*課題 1*: 英国の病院の人材確保に関する文章で、筆者がロンドンで驚いた理由を説明せよ。
*課題 2*: 英国の病院の人材確保に関する文章によると、ロンドンの病院勤務者の平均勤続年数は何年か。
*課題 3*: 英国の病院の人材確保に関する文章を、最後の文の次から書き進めよ。

*提示文*:
——————

英国で学んだ病院管理・6
人材確保と職員教育
関 武矩
1
1聖路加国際病院秘書課
pp.70-71
発行日 1974年6月1日
Published Date 1974/6/1
DOI https://doi.org/10.11477/mf.1541205376
- 有料閲覧
- 文献概要
平均動続年数はわずか2年
英国の病院における医師・看護婦の需給関係の苦しさについては前に述べたとおりであるが,パラメディカルやノン・プロフェッションの職種,あるいは現業部門についても,その人材確保にはそれぞれ悩みが多い.ことに大都市ロンドンにおいては,病院勤務者の勤続年数が,平均2年ときかされて驚いたものだ.

——————

*記録一覧*:
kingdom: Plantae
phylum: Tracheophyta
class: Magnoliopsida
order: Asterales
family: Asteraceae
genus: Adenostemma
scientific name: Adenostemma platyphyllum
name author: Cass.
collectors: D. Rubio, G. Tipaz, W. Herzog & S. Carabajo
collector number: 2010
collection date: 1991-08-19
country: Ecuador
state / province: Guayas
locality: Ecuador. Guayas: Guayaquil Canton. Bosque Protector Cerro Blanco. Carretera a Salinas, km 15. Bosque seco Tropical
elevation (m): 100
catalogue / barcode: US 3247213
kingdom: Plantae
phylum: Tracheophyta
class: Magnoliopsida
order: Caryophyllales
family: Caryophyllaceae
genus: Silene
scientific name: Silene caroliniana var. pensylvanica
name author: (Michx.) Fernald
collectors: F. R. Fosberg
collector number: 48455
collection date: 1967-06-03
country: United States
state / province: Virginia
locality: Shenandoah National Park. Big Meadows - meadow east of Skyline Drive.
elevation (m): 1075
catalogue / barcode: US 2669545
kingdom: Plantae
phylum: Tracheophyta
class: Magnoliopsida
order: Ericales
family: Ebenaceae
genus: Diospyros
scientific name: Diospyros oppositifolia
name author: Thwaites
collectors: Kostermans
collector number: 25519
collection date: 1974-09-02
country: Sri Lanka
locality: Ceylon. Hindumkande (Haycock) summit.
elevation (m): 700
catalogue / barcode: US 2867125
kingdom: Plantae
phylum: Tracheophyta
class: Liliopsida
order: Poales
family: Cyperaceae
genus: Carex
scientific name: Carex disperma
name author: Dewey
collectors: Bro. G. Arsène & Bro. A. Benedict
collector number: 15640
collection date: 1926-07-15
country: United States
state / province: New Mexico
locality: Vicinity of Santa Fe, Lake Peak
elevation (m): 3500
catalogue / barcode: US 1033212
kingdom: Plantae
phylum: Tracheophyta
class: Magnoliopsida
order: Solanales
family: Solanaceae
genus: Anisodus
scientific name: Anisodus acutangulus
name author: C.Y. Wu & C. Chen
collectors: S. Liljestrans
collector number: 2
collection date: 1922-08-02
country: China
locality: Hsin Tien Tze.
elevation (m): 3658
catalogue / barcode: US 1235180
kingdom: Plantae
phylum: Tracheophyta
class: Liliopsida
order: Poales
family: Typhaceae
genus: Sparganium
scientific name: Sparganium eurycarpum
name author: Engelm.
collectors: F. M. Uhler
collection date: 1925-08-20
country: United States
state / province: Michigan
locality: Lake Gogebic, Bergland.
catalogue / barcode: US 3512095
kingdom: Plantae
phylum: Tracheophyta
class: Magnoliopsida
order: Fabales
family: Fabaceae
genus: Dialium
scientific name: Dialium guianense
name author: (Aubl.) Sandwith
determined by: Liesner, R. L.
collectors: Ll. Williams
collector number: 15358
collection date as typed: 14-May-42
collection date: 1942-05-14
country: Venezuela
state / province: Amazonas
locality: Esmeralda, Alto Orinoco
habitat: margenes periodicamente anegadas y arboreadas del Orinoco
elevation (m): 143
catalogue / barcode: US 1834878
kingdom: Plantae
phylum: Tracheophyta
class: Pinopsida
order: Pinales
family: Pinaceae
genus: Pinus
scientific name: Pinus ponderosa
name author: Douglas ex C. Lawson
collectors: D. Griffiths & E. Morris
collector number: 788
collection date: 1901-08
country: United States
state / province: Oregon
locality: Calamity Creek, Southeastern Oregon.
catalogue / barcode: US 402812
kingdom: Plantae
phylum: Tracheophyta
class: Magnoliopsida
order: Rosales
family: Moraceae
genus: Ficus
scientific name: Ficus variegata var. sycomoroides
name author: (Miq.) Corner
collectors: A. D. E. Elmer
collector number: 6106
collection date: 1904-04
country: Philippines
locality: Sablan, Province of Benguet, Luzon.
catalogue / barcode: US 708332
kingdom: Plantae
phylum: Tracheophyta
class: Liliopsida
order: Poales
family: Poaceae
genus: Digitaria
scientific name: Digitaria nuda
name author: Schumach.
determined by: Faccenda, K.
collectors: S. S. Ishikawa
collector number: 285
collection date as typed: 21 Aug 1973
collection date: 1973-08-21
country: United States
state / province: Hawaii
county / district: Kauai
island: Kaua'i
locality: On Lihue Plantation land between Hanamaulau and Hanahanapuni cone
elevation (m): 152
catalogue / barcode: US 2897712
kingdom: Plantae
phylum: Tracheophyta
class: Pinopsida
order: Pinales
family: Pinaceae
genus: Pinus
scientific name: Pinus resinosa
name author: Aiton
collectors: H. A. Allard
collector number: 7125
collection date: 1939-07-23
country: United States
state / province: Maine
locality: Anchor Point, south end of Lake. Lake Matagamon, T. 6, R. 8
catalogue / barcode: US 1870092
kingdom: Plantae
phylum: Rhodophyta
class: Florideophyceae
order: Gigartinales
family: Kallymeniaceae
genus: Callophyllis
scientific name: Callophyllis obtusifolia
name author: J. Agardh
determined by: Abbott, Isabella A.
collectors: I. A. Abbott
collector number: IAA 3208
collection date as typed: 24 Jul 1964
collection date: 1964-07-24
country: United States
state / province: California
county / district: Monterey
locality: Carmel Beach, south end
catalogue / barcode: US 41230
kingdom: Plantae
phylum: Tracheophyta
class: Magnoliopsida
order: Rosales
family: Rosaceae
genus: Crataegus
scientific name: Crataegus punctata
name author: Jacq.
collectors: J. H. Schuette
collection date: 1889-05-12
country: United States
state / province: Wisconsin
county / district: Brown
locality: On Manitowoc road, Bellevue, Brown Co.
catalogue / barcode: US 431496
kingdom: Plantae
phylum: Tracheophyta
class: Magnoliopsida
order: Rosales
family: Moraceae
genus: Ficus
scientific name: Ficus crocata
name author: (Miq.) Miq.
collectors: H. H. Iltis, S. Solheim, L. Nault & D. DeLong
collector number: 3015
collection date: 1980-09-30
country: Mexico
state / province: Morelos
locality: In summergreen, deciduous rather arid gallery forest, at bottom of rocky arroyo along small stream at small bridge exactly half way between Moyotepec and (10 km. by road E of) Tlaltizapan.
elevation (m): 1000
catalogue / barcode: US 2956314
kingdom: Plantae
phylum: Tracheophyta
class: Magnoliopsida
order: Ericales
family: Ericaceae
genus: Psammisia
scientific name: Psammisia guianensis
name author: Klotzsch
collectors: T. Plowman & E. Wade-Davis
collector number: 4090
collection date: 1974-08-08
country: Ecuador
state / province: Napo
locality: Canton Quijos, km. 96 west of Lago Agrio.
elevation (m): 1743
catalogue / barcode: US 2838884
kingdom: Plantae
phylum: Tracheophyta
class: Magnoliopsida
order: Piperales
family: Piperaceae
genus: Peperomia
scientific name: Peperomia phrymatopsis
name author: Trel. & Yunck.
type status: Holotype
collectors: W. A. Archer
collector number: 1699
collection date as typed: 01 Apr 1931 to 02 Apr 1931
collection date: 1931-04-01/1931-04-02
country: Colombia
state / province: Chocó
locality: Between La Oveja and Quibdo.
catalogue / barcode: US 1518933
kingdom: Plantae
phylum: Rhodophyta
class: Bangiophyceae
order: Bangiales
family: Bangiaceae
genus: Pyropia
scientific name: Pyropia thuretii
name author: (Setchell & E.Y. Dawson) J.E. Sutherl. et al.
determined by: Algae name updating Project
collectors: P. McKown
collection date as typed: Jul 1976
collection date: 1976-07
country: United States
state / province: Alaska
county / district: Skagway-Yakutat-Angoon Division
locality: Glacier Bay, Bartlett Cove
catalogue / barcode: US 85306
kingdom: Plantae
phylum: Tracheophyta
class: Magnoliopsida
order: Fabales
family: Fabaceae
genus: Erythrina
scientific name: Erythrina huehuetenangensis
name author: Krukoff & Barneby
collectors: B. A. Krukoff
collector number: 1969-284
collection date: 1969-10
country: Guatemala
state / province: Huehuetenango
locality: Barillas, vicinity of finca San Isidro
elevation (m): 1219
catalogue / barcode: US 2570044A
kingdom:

——————

*解答 1*: 大都市ロンドンでは病院勤務者の勤続年数が平均2年だと聞かされたからである。

*解答 2*: 平均2年である。

*解答 3*:
なぜこのように平均勤続年数が短いのか,その理由の第1は,他の一般企業に比べて賃金が低いこと,第2に,仕事に対する満足度が少ないためという分析がなされていて,保健省を狼狽させている.わが国でも同じことなのだが,病院という事業は常に患者サービス主義であり,営利を目的としないから,仕事そのものも地味であり,民間企業の賃金水準におくれをとって,魅力がうすい.いずれの病院も人事部では始終,雑誌や新聞の広告を利用して求人を行なっており,たえず中間採用をくり返しながら不足人員の補充に力を注いでいる.それでも,なおかつ補充が思うようにゆかない場合が多く,市中にあるマン・パワー事業会社から,25%も高い賃金を支払って人材を求めるケースも少なくない.